Maslenitsa or Cheesefare Week

a Russian carnival: 7 days of eating and merrymaking

The tradition of celebrating Maslenitsa is more than 1000 years old. This is a Winter’s End festival that lasts for a week.

Russians are generally believed to be maximalists. They say that nothing in Russia is moderate or by little. All or nothing. For example, Orthodox Christians have the Lent that starts in the end of winter or beginning of spring. The Lent lasts for one month and a half and it implies a strict diet and praying. And just before the Lent they have the most roaring and indulgent festival. It is called Maslenitsa and the celebrations last for exactly seven days.

Celebrating Maslenitsa, farewell to winter festival, is a very old tradition that appeared before the Rus was Christianized. The main celebration traditions appeared at those times, more than 1000 years ago and these are directly linked to paganism. Ancient Rus was Christianized in the 10th century, however, they still celebrate Maslenitsa at a large scale. What is so pagan about this festival? For example, the celebration ends by burning a straw-stuffed ritual figure of Winter. The main dish of the week is called bliny (pancakes). Long time ago this was sacrificial bread offered to the Slavic gods. Pancakes were offered to the gods as part of prayer to warm the frozen ground.

During the Cheesefare Week they eat much and drink alcohol. Apart from pancakes, they also eat fluffy pancakes and pies with different types of filling. They eat pancakes with sour cream, caviar, meat, jam, meat paste, and honey. Today, almost all Russians gladly follow this tradition. They bring pancakes to their work to treat their colleagues, they cook pancakes at home and in restaurants, almost everywhere. Every housewife has a recipe of her own.

Though, Maslenitsa means not only eating, but also other winter entertainments, like dancing, sliding down the ice slides, fistfighting, singing, jumping over bonfire, and outdoor parties.

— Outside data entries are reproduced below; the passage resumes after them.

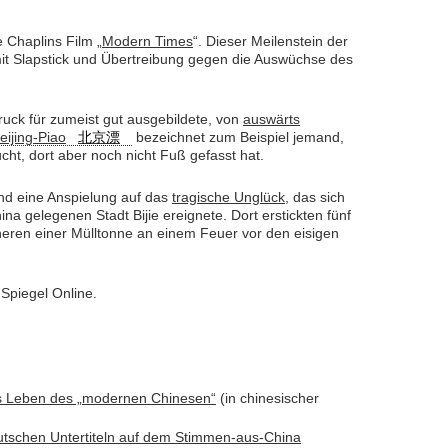
e Chaplins Film „
Modern Times
“. Dieser Meilenstein der
mit Slapstick und Übertreibung gegen die Auswüchse des
ck für zumeist gut ausgebildete, von
auswärts
eijing-Piao
北京漂
bezeichnet zum Beispiel jemand,
ucht, dort aber noch nicht Fuß gefasst hat.
sind eine Anspielung auf das
tragische Unglück
, das sich
a gelegenen Stadt Bijie ereignete. Dort erstickten fünf
neren einer Mülltonne an einem Feuer vor den eisigen
piegel Online.
as Leben des „modernen Chinesen“
(in chinesischer
eutschen Untertiteln auf dem Stimmen-aus-China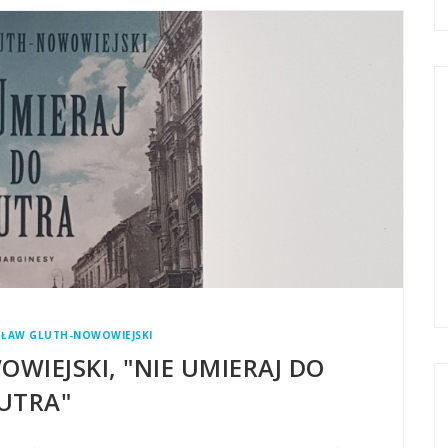
ŁAW GLUTH-NOWOWIEJSKI
IEJSKI, "NIE UMIERAJ DO
JUTRA"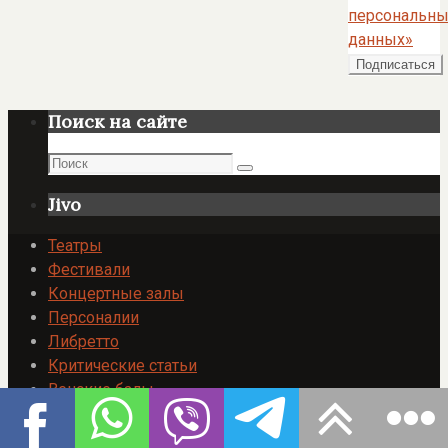
персональны
данных»
Поиск на сайте
Поиск
Поиск
Jivo
Театры
Фестивали
Концертные залы
Персоналии
Либретто
Критические статьи
Венские балы
Венецианский карнавал 2026
Рекомендуем посетить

Traditionally, the Cheesefare Week is divided into two periods, the ‘narrow’ Maslenitsa (first three days of the festival) and the ‘wide’ Maslenitsa (till Sunday). This is during the ‘wide’ Maslenitsa that the festival widens. Russian traditions prescribe for the special menu and rites for each day of this week. Thus, on Wednesday, sons-in-law should pay visits to their mothers-in-law to eat pancakes. On Thursday, they normally have fistfighting. On Friday, mothers-in-law pay return visits to their sons-in-law. Maslenitsa is also a festival of familial consolidation.

The culminating event of the festival is burning of Maslenitsa, a straw-stuffed ritual doll, on Sunday. On the first day of the week, a straw figure, personifying the winter, is dressed in women's clothes and put on a pole. It waits for Forgiveness Sunday, a special day when it's common to ask forgiveness from all those close to you for the grievances you've made to enter Lent with a clear conscience and a calm heart. This tradition is still observed in Russia very widely, like most Maslenitsa customs. Most, but not all. For example, you don't have to specifically wait for Maslenitsa for matchmaking as it was before. In the past, almost all rituals of this holiday were dedicated to matchmaking. If successful, the wedding was scheduled for the first Sunday after Lent.

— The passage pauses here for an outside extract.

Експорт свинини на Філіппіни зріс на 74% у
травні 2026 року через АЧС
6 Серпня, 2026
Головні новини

And then comes Sunday. There is less than a day left before the Lent starts, and the festive week has passed. Stuffed winter is put on a mountain (although a large crowded square will do), and then it's burned to songs and dances. People scold winter for the cold and thank it for the fun. People in Russia believe that the better you celebrate Maslenitsa, the sooner spring begins and warm weather sets in.